Passage shown
►

The Incredible Pagers Affair: The Shadow Behind the Explosion
©This is Beirut

September 17, 2024, 3:30 p.m. Like so many other dates, this one once again thrust Lebanon into the unexpected. In an almost everyday silence, thousands of small devices, pagers, and walkie-talkies used by Hezbollah forces exploded almost simultaneously.

A deafening roar, flames erupting from offices, vehicles, and command centers. Dozens killed, hundreds injured, and an entire nation frozen in sheer disbelief. What at first seemed like an accident was quickly revealed to be the result of a chillingly precise operation, planned for more than a decade by Israeli intelligence services. One year later, This Is Beirut revisits the origins, execution, and consequences of this operation.

The idea was born more than ten years ago in the discreet offices of Israeli intelligence: strike Hezbollah not through conventional bombing, but by turning its own communication tools against it. Pagers and walkie-talkies, until then deemed reliable, foolproof, and hard to intercept, were to become silent weapons.

For years, engineers, explosives experts, and logistics specialists worked in the shadows, calibrating every detail, testing each device, and transforming these mundane objects into instruments of destruction.

The operation, internally codenamed “Grim Beeper,” was orchestrated with obsessive precision. Every detail was designed to avoid suspicion: AR-924 pagers were manufactured in Taiwan by Gold Apollo, then shipped through normal trade channels to third countries, including Hungary, making them almost untraceable. Shell companies scattered across Europe and Asia provided legal and logistical cover. At every stage, engineers inserted miniaturized explosive charges, specifically pentaerythritol tetranitrate (PETN), one of the most powerful known explosives, calibrated to detonate simultaneously at the exact scheduled hour. Walkie-talkies were treated the same way, creating a double chain of attack capable of paralyzing communications on multiple fronts. The slightest misstep would have compromised years of work.

◄

Stored items:
►

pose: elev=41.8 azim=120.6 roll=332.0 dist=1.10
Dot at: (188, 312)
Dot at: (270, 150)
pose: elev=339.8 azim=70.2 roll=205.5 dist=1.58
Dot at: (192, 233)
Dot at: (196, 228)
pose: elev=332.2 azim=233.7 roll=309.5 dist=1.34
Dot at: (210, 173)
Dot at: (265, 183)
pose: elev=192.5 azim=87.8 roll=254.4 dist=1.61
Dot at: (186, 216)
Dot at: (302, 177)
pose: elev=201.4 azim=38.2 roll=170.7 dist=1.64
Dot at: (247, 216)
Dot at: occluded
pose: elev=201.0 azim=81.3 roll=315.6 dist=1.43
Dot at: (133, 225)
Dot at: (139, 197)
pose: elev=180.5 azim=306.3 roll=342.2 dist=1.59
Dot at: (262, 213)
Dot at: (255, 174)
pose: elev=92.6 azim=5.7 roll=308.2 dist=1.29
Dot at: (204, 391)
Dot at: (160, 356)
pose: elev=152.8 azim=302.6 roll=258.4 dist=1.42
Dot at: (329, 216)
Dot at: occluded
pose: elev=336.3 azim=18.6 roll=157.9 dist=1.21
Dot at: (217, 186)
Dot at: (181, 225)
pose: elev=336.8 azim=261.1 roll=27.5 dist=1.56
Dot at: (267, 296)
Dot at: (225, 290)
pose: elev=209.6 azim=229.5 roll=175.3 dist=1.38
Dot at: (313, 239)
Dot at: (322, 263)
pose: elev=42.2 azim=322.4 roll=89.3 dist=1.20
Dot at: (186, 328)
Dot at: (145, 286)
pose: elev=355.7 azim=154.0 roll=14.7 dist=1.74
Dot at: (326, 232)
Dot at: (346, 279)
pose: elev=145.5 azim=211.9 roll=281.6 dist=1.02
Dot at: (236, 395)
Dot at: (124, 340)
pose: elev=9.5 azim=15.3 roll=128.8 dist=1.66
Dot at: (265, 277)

◄

Write out the full article about the pagers affair in Lebanon, word for word, from its headline to its final sentence.

The Incredible Pagers Affair: The Shadow Behind the Explosion
©This is Beirut

September 17, 2024, 3:30 p.m. Like so many other dates, this one once again thrust Lebanon into the unexpected. In an almost everyday silence, thousands of small devices, pagers, and walkie-talkies used by Hezbollah forces exploded almost simultaneously.

A deafening roar, flames erupting from offices, vehicles, and command centers. Dozens killed, hundreds injured, and an entire nation frozen in sheer disbelief. What at first seemed like an accident was quickly revealed to be the result of a chillingly precise operation, planned for more than a decade by Israeli intelligence services. One year later, This Is Beirut revisits the origins, execution, and consequences of this operation.

The idea was born more than ten years ago in the discreet offices of Israeli intelligence: strike Hezbollah not through conventional bombing, but by turning its own communication tools against it. Pagers and walkie-talkies, until then deemed reliable, foolproof, and hard to intercept, were to become silent weapons.

For years, engineers, explosives experts, and logistics specialists worked in the shadows, calibrating every detail, testing each device, and transforming these mundane objects into instruments of destruction.

The operation, internally codenamed “Grim Beeper,” was orchestrated with obsessive precision. Every detail was designed to avoid suspicion: AR-924 pagers were manufactured in Taiwan by Gold Apollo, then shipped through normal trade channels to third countries, including Hungary, making them almost untraceable. Shell companies scattered across Europe and Asia provided legal and logistical cover. At every stage, engineers inserted miniaturized explosive charges, specifically pentaerythritol tetranitrate (PETN), one of the most powerful known explosives, calibrated to detonate simultaneously at the exact scheduled hour. Walkie-talkies were treated the same way, creating a double chain of attack capable of paralyzing communications on multiple fronts. The slightest misstep would have compromised years of work.